Qu’attendent les partenaires internationaux pour agir ?
Fin février, l’Action des chrétiens pour l’abolition de la torture (Acat) et une dizaine de partenaires internationaux ont lancé un appel face à la situation préoccupante en Guinée, à l’approche de la tenue d’un référendum et d’élections législatives.
L’annonce de la tenue du référendum constitutionnel et des élections législatives le 1er mars 2020 a exacerbé les tensions au sein de la société guinéenne. Les violences à l’encontre des leaders de la société civile et des partis politiques, réunis au sein du Front national de défense de la Constitution (FNDC), ont redoublé. Nous appelons les partenaires internationaux à plus de fermeté pour que la Guinée respecte les droits humains et reconnaisse que les élections ne peuvent se tenir dans le contexte actuel.
Depuis mi-octobre 2019 et le début de la mobilisation contre le « coup d’État constitutionnel » qui permettrait au président Alpha Condé de briguer un troisième mandat, le recours abusif à la force létale par les forces de sécurité est quasi systématique. Selon plusieurs organisations de la société civile en Guinée, dont les membres de la coalition Tournons la Page-Guinée, plus de 40 civils ont été tués - souvent en marge des manifestations et par armes à feu - 62 personnes blessées et environ 90 personnes arrêtées. À cela s’ajoutent les nombreuses menaces et intimidations dont les leaders de la société civile et des partis politiques font l’objet. La déclaration du président guinéen qui, lors d’un meeting à Faranah le 20 février, a appelé ses partisans à frapper quiconque saccagerait les urnes le jour du vote témoigne du climat de tensions.
Plus de 40 civils tués
Alors qu’une escalade de la violence est à craindre à l’approche du 1er mars, les invitations de la communauté internationale - principalement le représentant spécial des Nations unies pour l’Afrique de l’Ouest et le Sahel et les États-Unis - à dialoguer et à organiser des élections sans violence et respectueuses des droits humains sont restées, jusqu’à présent, lettre morte. Le 24 février, en raison de la persistance des insuffisances constatées sur le fichier électoral, l’Organisation internationale de la francophonie (OIF) a indiqué « qu’il [lui] sera difficile de continuer de soutenir le processus électoral en Guinée ». Le fait que l’OIF se retire suggère que la communauté internationale commence à se désolidariser des scrutins à venir.

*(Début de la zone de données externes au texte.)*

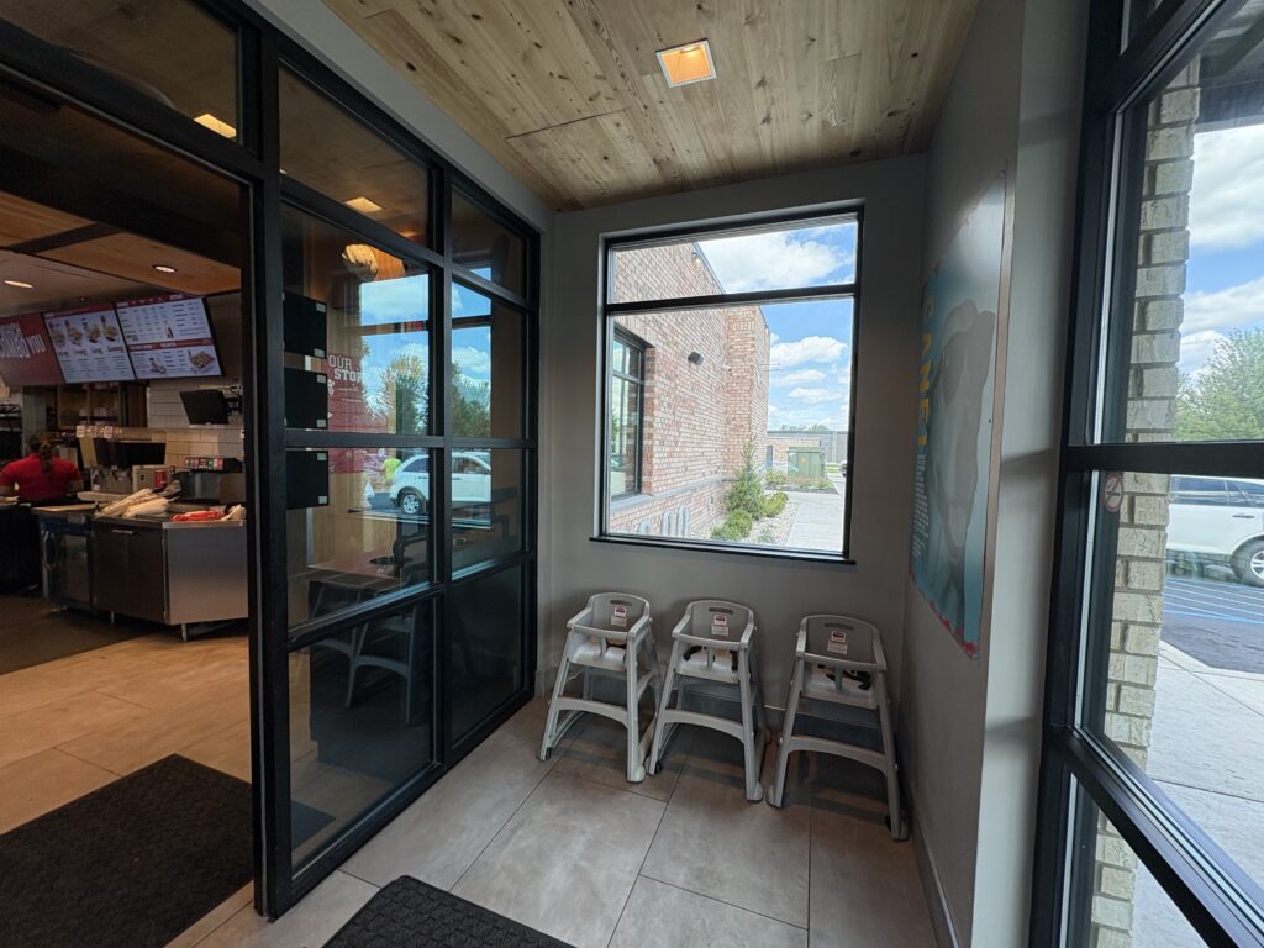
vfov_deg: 85.7
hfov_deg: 102.1
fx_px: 511
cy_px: 474
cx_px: 632
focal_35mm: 14
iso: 40
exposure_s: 1/113
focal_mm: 2.22
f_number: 2.2
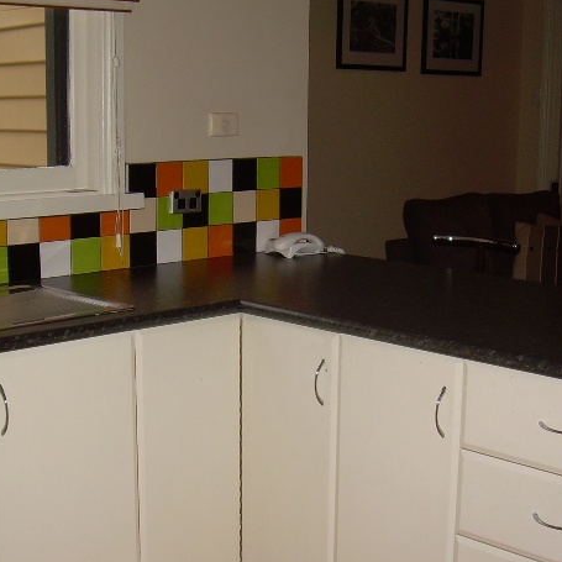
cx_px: 262
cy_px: 311
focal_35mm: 59
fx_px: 1084
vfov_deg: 29.1
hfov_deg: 29.1
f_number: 2.8
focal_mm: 6.3
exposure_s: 1/60
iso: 50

Pour éviter un embrasement en Guinée qui pourrait avoir des conséquences dans toute la sous-région de l’Afrique de l’Ouest, les partenaires internationaux de ce pays, en premier lieu l’Union européenne (UE) et la France, doivent prendre acte de la décision de l’OIF, et affirmer que les élections législatives et le référendum constitutionnel ne peuvent pas se tenir dans les conditions actuelles.
Activer les leviers diplomatiques
À la suite de la Résolution d’urgence adoptée le 13 février dernier par le Parlement européen, l’UE et ses États membres doivent activer les leviers diplomatiques dont ils disposent (notamment l’article 96 de l’Accord de Cotonou) pour que la Guinée respecte les droits constitutionnels à manifester et à s’exprimer librement ainsi que ses engagements en matière de droits humains, notamment l’usage excessif de la force, la lutte contre la torture, et les droits des personnes détenues.
L’instrumentalisation des divisions ethniques à des fins électorales doit être condamnée publiquement et leurs auteurs doivent être avertis qu’ils seront comptables devant la justice en cas de graves violations des droits humains.